Because of concerns about sicker consumers overwhelming the risk pool, much attention has been centered on young adults. But Cori Uccello, senior health policy fellow at American Academy of Actuaries, cautioned that age distribution is only important as it’s a rough barometer of health status of people signing up for coverage. “It’s not just the distribution of age, but the health status at every age and what is their experience (in using insurance),” she said.

She added that the age distribution of those buying coverage only matters if it’s much different than what insurers based their assumptions on in setting premiums.

“Among young adults, momentum is particularly strong,” Health and Human Services Secretary Kathleen Sebelius said in the telephone briefing with reporters.  In addition to young adults buying health plans, about 3 million have gained coverage because of a provision in the law that allow them to stay under their parents’ policy until age 26, she said.

The data about young people released Monday mirror what some state marketplaces have already reported. There had been concerns that states relying on the federal exchange would have less consumer outreach and would have a lower proportion of younger people signing up. So far, there’s not a big difference. Among the 14 state exchanges, about 25 percent of enrollees are between 18 and 34 compared to 23 percent for the 36 states in the federal exchange.

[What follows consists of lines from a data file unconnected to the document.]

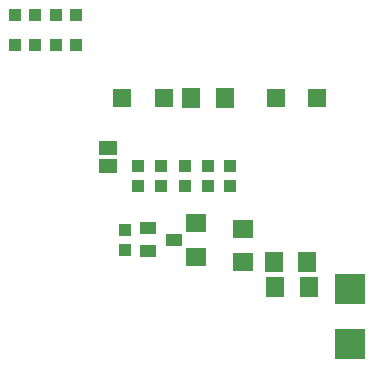
<source format=gbr>
G04 EAGLE Gerber RS-274X export*
G75*
%MOMM*%
%FSLAX34Y34*%
%LPD*%
%INSolderpaste Top*%
%IPPOS*%
%AMOC8*
5,1,8,0,0,1.08239X$1,22.5*%
G01*
%ADD10R,1.000000X1.100000*%
%ADD11R,1.100000X1.000000*%
%ADD12R,1.600000X1.800000*%
%ADD13R,1.800000X1.600000*%
%ADD14R,1.803000X1.600000*%
%ADD15R,1.400000X1.000000*%
%ADD16R,2.540000X2.540000*%
%ADD17R,1.600000X1.803000*%
%ADD18R,1.500000X1.500000*%
%ADD19R,1.600200X1.168400*%


D10*
X179800Y165500D03*
X179800Y182500D03*
X199000Y165500D03*
X199000Y182500D03*
X140600Y165500D03*
X140600Y182500D03*
D11*
X120400Y182500D03*
X120400Y165500D03*
X160200Y182500D03*
X160200Y165500D03*
D10*
X68500Y285000D03*
X51500Y285000D03*
D12*
X236000Y101000D03*
X264000Y101000D03*
D13*
X210000Y101000D03*
X210000Y129000D03*
D14*
X170000Y105780D03*
X170000Y134220D03*
D11*
X110000Y111500D03*
X110000Y128500D03*
D15*
X151000Y120000D03*
X129000Y129500D03*
X129000Y110500D03*
D10*
X68500Y310000D03*
X51500Y310000D03*
X33500Y310000D03*
X16500Y310000D03*
X33500Y285000D03*
X16500Y285000D03*
D16*
X300000Y78495D03*
X300000Y31505D03*
D17*
X265220Y80000D03*
X236780Y80000D03*
D18*
X237500Y240000D03*
X272500Y240000D03*
D17*
X194220Y240000D03*
X165780Y240000D03*
D18*
X107500Y240000D03*
X142500Y240000D03*
D19*
X95000Y182380D03*
X95000Y197620D03*
M02*

</source>
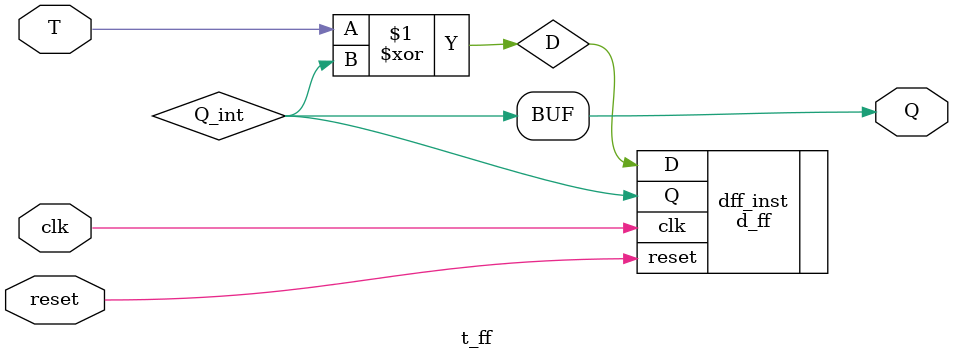
<source format=v>
module t_ff(
    input clk,
    input reset,
    input T,
    output Q
);
    wire D;
    wire Q_int;

    // T flip-flop logic: D = T XOR Q
    assign D = T ^ Q_int;

    // D-FF instantiation
    d_ff dff_inst(
        .clk(clk),
        .reset(reset),
        .D(D),
        .Q(Q_int)
    );

    assign Q = Q_int;

endmodule

</source>
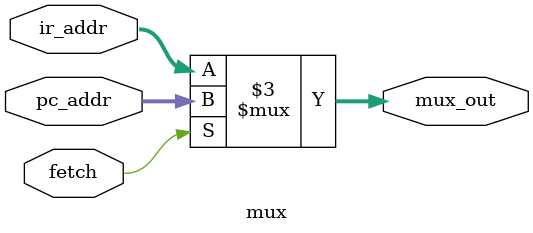
<source format=sv>
`timescale 1ns / 1ps



module mux (

    input  logic fetch,            // sel_a 
    input  logic [4:0]   ir_addr,  // in_a
    input  logic [4:0]   pc_addr,  // in_b
    output logic [4:0]   mux_out   // out
    
 );
    
always_comb begin: mux_block
    
    if(fetch)
        mux_out <= pc_addr; // 1
    
    else
        mux_out <= ir_addr; // 0
end   
   
     
endmodule

</source>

The percentage of young people enrolling ranges from 17 percent in West Virginia and Arizona to 44 percent in the District of Columbia. The individual state proportions matter because each state is a different insurance market that has its own pricing.

The low level in Arizona is “a little surprising because we’ve been doing enrollment at community colleges and we have had a good response,” said David Aguirre, health care marketplace coordinator for the Greater Phoenix Urban League.

But since so many of the students live out of state, they may be reluctant to enroll in Arizona’s exchange, which is administered by the federal government, he said.  Now that the second semester of college has started for many students, Aguirre said his staff is giving it another try.

He expects more younger people will enroll by March 31. “We are pushing every day and we are out there bugging them to make sure they understand,” he said.

Smith of the Young Invincibles said that the disparity of rates among states shows those doing outreach will see a larger share of young people sign up.

No data was released about people enrolling in individual plans outside the marketplaces. Those numbers could, of course, impact insurers’ risk pools.

HHS officials said that some of the differences reflect differences in the average age of state populations. They noted that West Virginia and Arizona have higher percentages of older people than some other states.

California, which accounts for nearly 500,000 people who have chosen a health plan, had 25 percent enrollment among young adults.

HHS spokeswoman Julie Bataille said the administration would widen its outreach efforts in the next few months, which is expected to include television advertising during the Olympic Games coverage in February.

“There has been a lot of attention to the mix of individuals signing up for coverage so at the end of the day we have a balanced insurance pool,” said Mike Hash, who directs the HHS’ Office of Health Reform. “The trend is suggestive of an appropriate mix in the marketplace. We are only halfway through and we expect an increase in the proportion of young adults as we go forward.”

A recent survey by The Commonwealth Fund, a nonpartisan research group, found that 41 percent of those who had shopped on state marketplaces were ages 19 to 34.

study in November by the Kaiser Family Foundation (KHN is an editorially independent program of the foundation), downplayed concerns about so called “death spiral” if not enough young people enrolled. Under a worst-case scenario in which just 25 percent of enrollees are age 18 to 34, then insurers would have to raise premiums by just 2.4 percent in 2015.

Kaiser Health News staff writer Mary Agnes Carey contributed to this report.